A research article co-authored by a Two Sigma scientist was recently accepted as a full paper—and won Best Student Paper Award (Research Track)—at the 22nd ACM International Conference on Knowledge Discovery and Data Mining (ACM KDD2016). The conference is the main venue for novel research in data mining and data science.
TRIÈST, the suite of algorithms introduced in the paper, is used for approximate triangle counting in large graphs from fully-dynamic edge streams.
The value of high-quality approximations
Graphs are a natural representation for many human and artificial phenomena. Since available graph datasets can be extremely large, a fast and exact computation of characteristic quantities of such datasets is often impractical or infeasible. Additionally, these datasets are by nature very dynamic, with edges and nodes constantly being added and removed. Such datasets can then be seen as a stream of edge additions and deletions.

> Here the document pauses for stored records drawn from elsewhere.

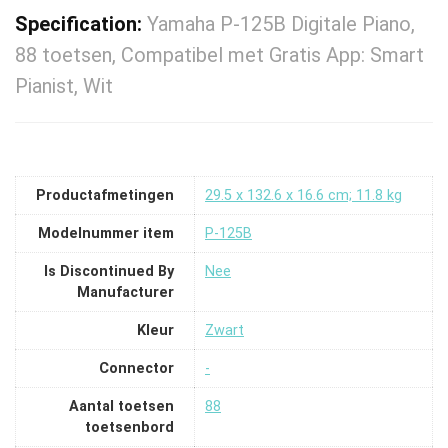
Specification:
Yamaha P-125B Digitale Piano,
88 toetsen, Compatibel met Gratis App: Smart
Pianist, Wit
Productafmetingen
‎29.5 x 132.6 x 16.6 cm; 11.8 kg
Modelnummer item
‎P-125B
Is Discontinued By
‎Nee
Manufacturer
Kleur
‎Zwart
Connector
‎-
Aantal toetsen
‎88
toetsenbord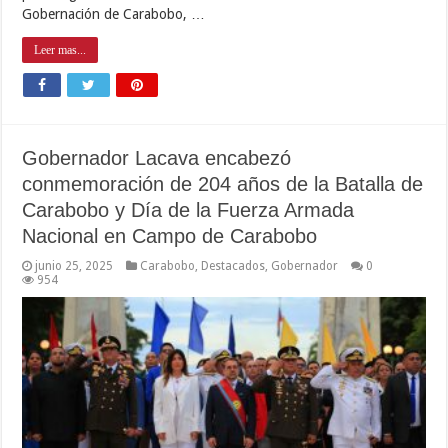
Gobernación de Carabobo, …
Leer mas...
Gobernador Lacava encabezó
conmemoración de 204 años de la Batalla de
Carabobo y Día de la Fuerza Armada
Nacional en Campo de Carabobo
junio 25, 2025
Carabobo
,
Destacados
,
Gobernador
0
954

Characteristic quantities in these graphs are intrinsically volatile, so there is limited added value in computing them exactly. As a practical matter, the goal is rather to keep track, at all times, of a high-quality approximation of these quantities. For efficiency, the algorithms performing this task should aim to exploit the available memory space as much as possible, and they should require only one pass over the stream.
Particularly useful characteristic quantities are the graph-global and vertex-local numbers of triangles in the graph. These quantities are fundamental primitives with many applications, including community detection, topic mining, span and anomaly detection, and protein interaction network analysis.

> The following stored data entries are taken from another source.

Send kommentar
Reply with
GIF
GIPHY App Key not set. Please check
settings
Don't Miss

A brief introduction to TRIÈST
Together with co-authors Lorenzo De Stefani and Eli Upfal from Brown University, and Alessandro Epasto from Google, Two Sigma Labs research scientist Matteo Riondato has developed TRIÈST, a suite of sampling-based, one-pass algorithms for approximate triangle counting from fully-dynamic edge streams. TRIÈST works by storing in main memory a small, fixed-size subset of the edges seen on the stream (i.e., a sample), and it uses this sample to update the triangle estimates continuously.
The estimations computed by TRIÈST are extremely accurate and fast to compute: TRIÈST can process up to 100,000 edges per second, and the estimation error is within 20% of the true value (a nine-fold reduction compared to the previous state of the art).